Katip çelebinin üzerinde durduğu önemli bir meselede '' bid'at ' lar yani yenilikler konusudur.Katip Çelebiye göre bunlar,halkın arasında yaşayan adet ve töreler dayanırlar.Bir bidat yani Peygamber devrinde görülmeyen bir yenilik halk arasında yerleştikten sonra,şeriata aykırılık ileri sürülerek bunu yasaklamak ve halkı bundan vazgeçirmeye çalışmak büyük bir ahmaklı ve bilgisizliktir.Halk,eğer bir şeye alışmış ve onu adet edinmişse ,bu bid'attir diye bırakmaz.Eğer ki,biri eline kılıcı alıp,bütün halkı kılıçtan geçirsin .Örneğin itikatle ilgili bid'atleri ortadan kaldırmak için sünni Padişahlar,Katip Çelebi'nin deyimiyle '' nice vuruş-kırışlar etmişler '' ancak bunlar fayda vermemiştir.

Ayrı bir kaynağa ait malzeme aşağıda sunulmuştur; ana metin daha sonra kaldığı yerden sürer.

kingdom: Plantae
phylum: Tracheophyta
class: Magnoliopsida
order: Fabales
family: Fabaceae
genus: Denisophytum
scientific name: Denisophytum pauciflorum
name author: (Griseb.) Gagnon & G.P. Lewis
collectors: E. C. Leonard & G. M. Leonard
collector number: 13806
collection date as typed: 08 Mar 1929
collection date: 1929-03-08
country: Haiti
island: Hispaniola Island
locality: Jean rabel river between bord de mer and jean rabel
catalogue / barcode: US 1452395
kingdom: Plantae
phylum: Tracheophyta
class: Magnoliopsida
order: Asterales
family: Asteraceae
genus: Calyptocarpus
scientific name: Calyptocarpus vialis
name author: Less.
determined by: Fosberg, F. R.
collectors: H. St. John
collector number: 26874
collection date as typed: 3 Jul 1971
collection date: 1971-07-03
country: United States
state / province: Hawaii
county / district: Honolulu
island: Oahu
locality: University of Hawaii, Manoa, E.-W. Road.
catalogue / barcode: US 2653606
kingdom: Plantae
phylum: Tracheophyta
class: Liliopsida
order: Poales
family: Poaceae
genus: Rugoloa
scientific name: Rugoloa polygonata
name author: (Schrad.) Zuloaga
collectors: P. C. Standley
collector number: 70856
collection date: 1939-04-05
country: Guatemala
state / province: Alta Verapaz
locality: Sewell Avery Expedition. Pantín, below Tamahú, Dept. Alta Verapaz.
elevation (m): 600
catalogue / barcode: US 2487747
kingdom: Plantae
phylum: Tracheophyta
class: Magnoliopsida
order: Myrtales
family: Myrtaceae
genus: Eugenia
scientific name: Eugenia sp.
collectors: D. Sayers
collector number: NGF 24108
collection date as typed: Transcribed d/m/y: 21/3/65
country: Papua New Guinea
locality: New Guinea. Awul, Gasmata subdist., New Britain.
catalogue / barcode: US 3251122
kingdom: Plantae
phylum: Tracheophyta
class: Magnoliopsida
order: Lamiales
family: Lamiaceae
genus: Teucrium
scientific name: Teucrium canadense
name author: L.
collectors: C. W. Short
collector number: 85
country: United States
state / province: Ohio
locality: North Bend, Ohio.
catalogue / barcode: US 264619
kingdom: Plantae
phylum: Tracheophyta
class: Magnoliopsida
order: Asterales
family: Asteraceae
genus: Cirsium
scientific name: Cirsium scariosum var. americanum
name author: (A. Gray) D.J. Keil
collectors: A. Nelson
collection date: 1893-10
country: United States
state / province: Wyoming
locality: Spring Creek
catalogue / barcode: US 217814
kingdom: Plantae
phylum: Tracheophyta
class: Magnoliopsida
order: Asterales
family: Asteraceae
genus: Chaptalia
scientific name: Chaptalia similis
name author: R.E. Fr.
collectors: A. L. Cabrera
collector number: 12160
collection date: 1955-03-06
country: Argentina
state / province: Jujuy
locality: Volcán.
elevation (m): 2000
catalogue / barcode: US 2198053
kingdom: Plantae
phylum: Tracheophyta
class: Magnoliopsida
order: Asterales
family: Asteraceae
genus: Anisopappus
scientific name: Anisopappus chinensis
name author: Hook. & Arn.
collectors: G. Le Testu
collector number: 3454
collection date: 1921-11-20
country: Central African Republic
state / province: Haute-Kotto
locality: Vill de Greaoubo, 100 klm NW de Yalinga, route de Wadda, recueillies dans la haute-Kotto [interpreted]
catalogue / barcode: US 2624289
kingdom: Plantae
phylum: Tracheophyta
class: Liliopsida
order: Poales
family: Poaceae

Halkın adetlerini bırakmayacağı kabul edilmelidir.Tanrının elçisinin görevi,ancak bildirmektir.Tutmak,halka kalmıştır.Güçle,zorla tutturmak olmaz,kısaca söylemek gerekirse ,bu işde ince elemek faydalı değildir.Zira Peygamberimizin zamanından sonra gelen devirlerde her çağın halkı,hallerini Peygamberin sünnetlerine uydurmaya çalışsalar,kendilerinin bu sünnetlerden ne kadar uzaklaşmış olduklarını görürler.Insaf edip herkes kendisini yoklasa,Peygamberin sünnetine uymakla hiçbir ilgisi bulunmadığını açıkça görür.Bu aykırılıklara şaşmamak gerekir.Zira bunlar,zamanın ve mekanın başkalığından ileri gelmektedir.Böylece Katip Çelebinin düşünceleri,örf,adet ve töreleri,mezhep farklarını ortadan kaldırmak isteyerek ,insanların belli bir görüşü benimsemeleri için onlar üzerinde baskı yapmamak,diğer bir deyişle,ifade etmek gerekirse,herkesi kendi vicdannında özgür bırakmak şeklinde özetlenebilir.Katip Çelebinin bu düşünceleri bugünkü laik devlet anlayışının da esasını oluşturmaktadır.